Editorial: The avenue of inconsistency
02/28/2017 09:58AM ● Published by Richard Gaw
She makes a right-hand turn onto Newark Road, and travels southbound, past farms, the New Garden Flying Field and through the intersection at the bottom of the hill that connects with Old Baltimore Pike – all the while observing the 25-mile-per-hour speed limit. She continues along at this pace until she crosses the Gap-Newport Road intersection and then, as if by magic, the speed markers change nebulously, frequently – nearly at every bend – from 35 to 30 to 40 and back again. It seems as if there is no rhyme or reason for their placement and their order. As Margaret drives, she is met by other drivers coming from the opposite direction, many of whom seem to her to regard these speed limits as friendly and unenforced suggestions. She's right; it's not just about speed signage. Several residents who live along Newark Road have layered their complaints to the new Southern Chester County Regional Police Department by saying that the road is not safe.
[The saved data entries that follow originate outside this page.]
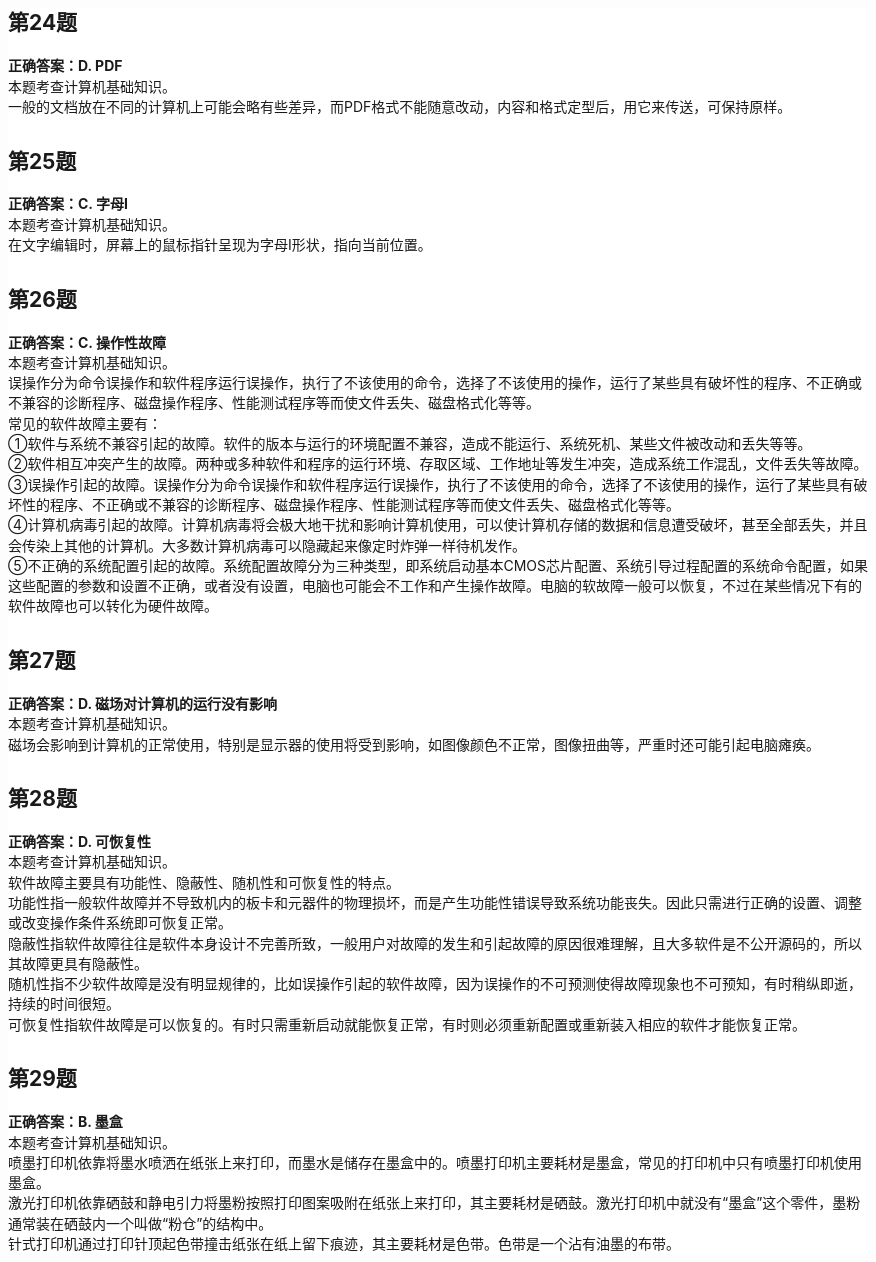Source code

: 
## 第24题 ##

**正确答案：D. PDF**  
本题考查计算机基础知识。  
一般的文档放在不同的计算机上可能会略有些差异，而PDF格式不能随意改动，内容和格式定型后，用它来传送，可保持原样。  


## 第25题 ##

**正确答案：C. 字母I**  
本题考查计算机基础知识。  
在文字编辑时，屏幕上的鼠标指针呈现为字母I形状，指向当前位置。  


## 第26题 ##

**正确答案：C. 操作性故障**  
本题考查计算机基础知识。  
误操作分为命令误操作和软件程序运行误操作，执行了不该使用的命令，选择了不该使用的操作，运行了某些具有破坏性的程序、不正确或不兼容的诊断程序、磁盘操作程序、性能测试程序等而使文件丢失、磁盘格式化等等。  
常见的软件故障主要有：  
①软件与系统不兼容引起的故障。软件的版本与运行的环境配置不兼容，造成不能运行、系统死机、某些文件被改动和丢失等等。  
②软件相互冲突产生的故障。两种或多种软件和程序的运行环境、存取区域、工作地址等发生冲突，造成系统工作混乱，文件丢失等故障。  
③误操作引起的故障。误操作分为命令误操作和软件程序运行误操作，执行了不该使用的命令，选择了不该使用的操作，运行了某些具有破坏性的程序、不正确或不兼容的诊断程序、磁盘操作程序、性能测试程序等而使文件丢失、磁盘格式化等等。  
④计算机病毒引起的故障。计算机病毒将会极大地干扰和影响计算机使用，可以使计算机存储的数据和信息遭受破坏，甚至全部丢失，并且会传染上其他的计算机。大多数计算机病毒可以隐藏起来像定时炸弹一样待机发作。  
⑤不正确的系统配置引起的故障。系统配置故障分为三种类型，即系统启动基本CMOS芯片配置、系统引导过程配置的系统命令配置，如果这些配置的参数和设置不正确，或者没有设置，电脑也可能会不工作和产生操作故障。电脑的软故障一般可以恢复，不过在某些情况下有的软件故障也可以转化为硬件故障。  


## 第27题 ##

**正确答案：D. 磁场对计算机的运行没有影响**  
本题考查计算机基础知识。  
磁场会影响到计算机的正常使用，特别是显示器的使用将受到影响，如图像颜色不正常，图像扭曲等，严重时还可能引起电脑瘫痪。  


## 第28题 ##

**正确答案：D. 可恢复性**  
本题考查计算机基础知识。  
软件故障主要具有功能性、隐蔽性、随机性和可恢复性的特点。  
功能性指一般软件故障并不导致机内的板卡和元器件的物理损坏，而是产生功能性错误导致系统功能丧失。因此只需进行正确的设置、调整或改变操作条件系统即可恢复正常。  
隐蔽性指软件故障往往是软件本身设计不完善所致，一般用户对故障的发生和引起故障的原因很难理解，且大多软件是不公开源码的，所以其故障更具有隐蔽性。  
随机性指不少软件故障是没有明显规律的，比如误操作引起的软件故障，因为误操作的不可预测使得故障现象也不可预知，有时稍纵即逝，持续的时间很短。  
可恢复性指软件故障是可以恢复的。有时只需重新启动就能恢复正常，有时则必须重新配置或重新装入相应的软件才能恢复正常。  


## 第29题 ##

**正确答案：B. 墨盒**  
本题考查计算机基础知识。  
喷墨打印机依靠将墨水喷洒在纸张上来打印，而墨水是储存在墨盒中的。喷墨打印机主要耗材是墨盒，常见的打印机中只有喷墨打印机使用墨盒。  
激光打印机依靠硒鼓和静电引力将墨粉按照打印图案吸附在纸张上来打印，其主要耗材是硒鼓。激光打印机中就没有“墨盒”这个零件，墨粉通常装在硒鼓内一个叫做“粉仓”的结构中。  
针式打印机通过打印针顶起色带撞击纸张在纸上留下痕迹，其主要耗材是色带。色带是一个沾有油墨的布带。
They have reported excessive speeding and reckless disregard for the township residents who are raising families within a hair of the racetrack that the road has become.
As Margaret drives to her appointment, she is not only a confused motorist, but the latest casualty of Newark Road – New Garden Township's avenue of inconsistency – a victim of oversight that falls in the hands of the Pennsylvania Department of Transportation [PennDOT] to repair, immediately.
There is hope for the future of Newark Road, however. The new police department, under the direction of chief Gerald Simpson, has completed a study of Newark Road's traffic flow, which concurs with what the local residents have been saying.
Sgt. Joseph Greenwalt, who headed the study, suggested to the New Garden Board of Supervisors last week that they encourage PennDOT to establish Newark Road as 35-mile-per-hour zone from Route 41 southbound to the Delaware state line. Further, in order to quell excessive speeding along the road, he recommended the use of a speed monitoring signage device near the 300 block of Newark Road, that can indicate to drivers what speed they are driving. Greenwalt estimated that it would cost $3,500 for a battery-powered sign and the $4,200 for a solar-powered sign – small change for a township that is set to capitalize on the sale of its sewer system, to the tune of $29 million.
Like many country roads that connect with Route 1, Newark Road has become a tributary that connects its residents to schools, commerce, travel and work. While there continues to be attention given to explore ways of widening the road near the New Garden Flying Field -- largely for the purpose of attracting new businesses -- there is little emphasis on improving its southern end, largely thought to begin at the Route 41 intersection and end at the Broad Run Road intersection.
We strongly encourage the township's supervisors to invest in this signage, and work with PennDOT to create a consistent, 35-mile-per-hour speed limit over the course of that troublesome stretch. The primary mission of any township or municipality supervisor is to explore and implement ways to ensure the safety of the residents who elected them. Regarding the future of Newark Road, it is time for the New Garden board -- Steve Allaband, Richard Ayotte, Randy Geouque, Michael Loftus and chairman Pat Little -- to see that mission through.